Dubai: The winds of change have long swept across the UAE and the region, and Amal Baatia simply doesn’t want to see the opportunities pass her by.
Breaking into a fold hitherto untouched by many of the fairer sex, Amal has now come to be recognised as “the first CrossFit women’s coach from Saudi Arabia” — a position that the 40-year-old mother of two has gone on to make her own in her drive to get women healthy.
“The time is now,” Amal told Gulf News in a chat on the sidelines of the Seventh Dubai Women’s Run held at Marasi Business Bay last week.
“Health is a long-term investment, and I am happy I invested in this so early in life so that one day I could lead from the front and empower the women of my generation and the next,” she smiled.
Born and raised in Saudi Arabia, Amal’s climb into a predominantly male bastion happened nearly a decade and a half ago.
Keeping her commitments as an investment manager in banking and finance took a major part of her time.
That is when she decided to do something to keep herself fit.
“We didn’t have any health and fitness facilities for women in Saudi Arabia, so I went and set up a small private studio at home,” she recalled.
Along with her busy work schedule, Amal had to attend to her two growing sons.
“But I decided what I wanted.

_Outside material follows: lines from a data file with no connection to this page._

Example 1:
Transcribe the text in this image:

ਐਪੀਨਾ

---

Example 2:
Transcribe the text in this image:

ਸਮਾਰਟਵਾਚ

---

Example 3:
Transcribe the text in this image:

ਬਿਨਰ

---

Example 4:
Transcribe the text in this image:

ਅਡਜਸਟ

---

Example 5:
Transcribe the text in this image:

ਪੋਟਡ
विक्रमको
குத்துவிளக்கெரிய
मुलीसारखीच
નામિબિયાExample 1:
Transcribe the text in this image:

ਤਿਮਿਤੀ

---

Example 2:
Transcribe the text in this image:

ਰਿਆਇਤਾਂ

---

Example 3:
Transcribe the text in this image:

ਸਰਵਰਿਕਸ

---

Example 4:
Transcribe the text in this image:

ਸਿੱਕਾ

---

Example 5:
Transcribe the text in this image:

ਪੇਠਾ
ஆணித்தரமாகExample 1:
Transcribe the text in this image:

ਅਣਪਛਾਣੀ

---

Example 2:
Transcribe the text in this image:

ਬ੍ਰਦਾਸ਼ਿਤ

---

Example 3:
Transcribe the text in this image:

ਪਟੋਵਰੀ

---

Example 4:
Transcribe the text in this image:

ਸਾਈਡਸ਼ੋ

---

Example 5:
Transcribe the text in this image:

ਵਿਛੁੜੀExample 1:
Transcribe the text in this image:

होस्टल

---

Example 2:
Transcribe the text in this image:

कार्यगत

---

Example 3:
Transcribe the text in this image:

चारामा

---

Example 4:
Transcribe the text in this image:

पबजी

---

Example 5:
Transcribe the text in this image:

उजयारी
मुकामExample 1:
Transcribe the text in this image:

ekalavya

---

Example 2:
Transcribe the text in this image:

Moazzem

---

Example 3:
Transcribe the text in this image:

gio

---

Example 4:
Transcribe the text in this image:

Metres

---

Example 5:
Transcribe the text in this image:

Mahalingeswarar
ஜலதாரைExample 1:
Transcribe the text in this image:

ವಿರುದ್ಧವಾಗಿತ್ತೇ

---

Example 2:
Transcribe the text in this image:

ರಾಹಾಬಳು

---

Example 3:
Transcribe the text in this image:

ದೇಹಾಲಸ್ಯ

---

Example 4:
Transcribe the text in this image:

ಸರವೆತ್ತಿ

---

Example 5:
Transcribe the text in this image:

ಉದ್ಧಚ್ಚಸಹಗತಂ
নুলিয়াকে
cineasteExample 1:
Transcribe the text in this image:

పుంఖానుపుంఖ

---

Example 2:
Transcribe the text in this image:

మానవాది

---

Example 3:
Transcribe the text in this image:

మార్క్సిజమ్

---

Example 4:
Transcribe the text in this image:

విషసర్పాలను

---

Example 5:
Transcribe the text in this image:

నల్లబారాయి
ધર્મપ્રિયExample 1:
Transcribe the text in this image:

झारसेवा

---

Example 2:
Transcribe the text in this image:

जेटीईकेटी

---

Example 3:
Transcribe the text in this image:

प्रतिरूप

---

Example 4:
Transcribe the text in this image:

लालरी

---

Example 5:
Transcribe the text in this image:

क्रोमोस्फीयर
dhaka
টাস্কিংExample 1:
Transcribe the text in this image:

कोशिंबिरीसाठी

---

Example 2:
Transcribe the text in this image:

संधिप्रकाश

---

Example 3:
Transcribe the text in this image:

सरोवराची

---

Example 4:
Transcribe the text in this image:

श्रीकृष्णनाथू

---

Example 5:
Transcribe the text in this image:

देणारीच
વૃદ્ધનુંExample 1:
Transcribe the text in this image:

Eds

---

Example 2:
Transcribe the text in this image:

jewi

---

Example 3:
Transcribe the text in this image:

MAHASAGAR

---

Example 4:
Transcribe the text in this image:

I invited a few of my lady friends to come and get training at my fitness centre. I dedicated three hours daily for this between 5pm to 8pm. Though the timings were horrible due to the full-time job, I managed to do this for two years,” she adds.
And then one fine day, she chucked her job and decided to turn into a full-time fitness coach. She restricted the number of members at her club to 25 women.
“My message to these women was simple — exercise and stay fit so that you can keep away from illness as that’s the true meaning of being strong,” she said.
“Once they are convinced about this idea, then I let them go and take in new members. It is so amazing to see how women have felt empowered doing just the basics in life,” Amal nodded.
Fortunately for her, Amal’s private family life too aligned well with the moment as her sons — now 12 and seven — started getting independent.
“Suddenly with no full-time job to go to, I found all the time in the world to travel and participate in various running, fitness and lifestyle events. It empowered me and I discovered a new sort of freedom,” she recalled.
Ahead of the pack, Amal started bringing in the results as well. She participated in a 12km run in South Africa and came in second, and took the third place in the annual Kuwait run earlier this year.
“Anyone can have a healthy lifestyle, but it comes at a cost. There is a necessary investment to be made, and the sure thing is that the returns will not come in a day or in a short duration. It needs to be a routine of good habits in one’s life along with the principles of discipline, goal-setting and commitment,” she said.
“Everything needs some sort of investment, and who would know better about this than I after working in banking and finance?” she asked herself.
“Our leaders have been investing in women with the aim that we are all capable of making a difference in society. We are now allowed to drive cars and very soon we will be able to attend sports events in stadiums. All these are investments on a sound and vibrant future, and it is a matter of time when all the efforts will bear fruit, and I certainly don’t want to miss out on any of these,” she smiled.
Amal is particularly pleased at the measures taken by the UAE in empowering women in particular as compared to her own nation.
“It is like a brand-new movement out here. They allow women to be part of everything and this is the amazing part here. Women can do yoga, drive cars and be part of the fitness industry. These are simple things of life and we are humans too,” she noted.
“Sport and the association of women with it in Saudi Arabia may be just at the beginning stages. But the fact remains that people are being exposed to a new cause. This will bring about a positive change where we can all look towards a secure future for ourselves and for generations to come.”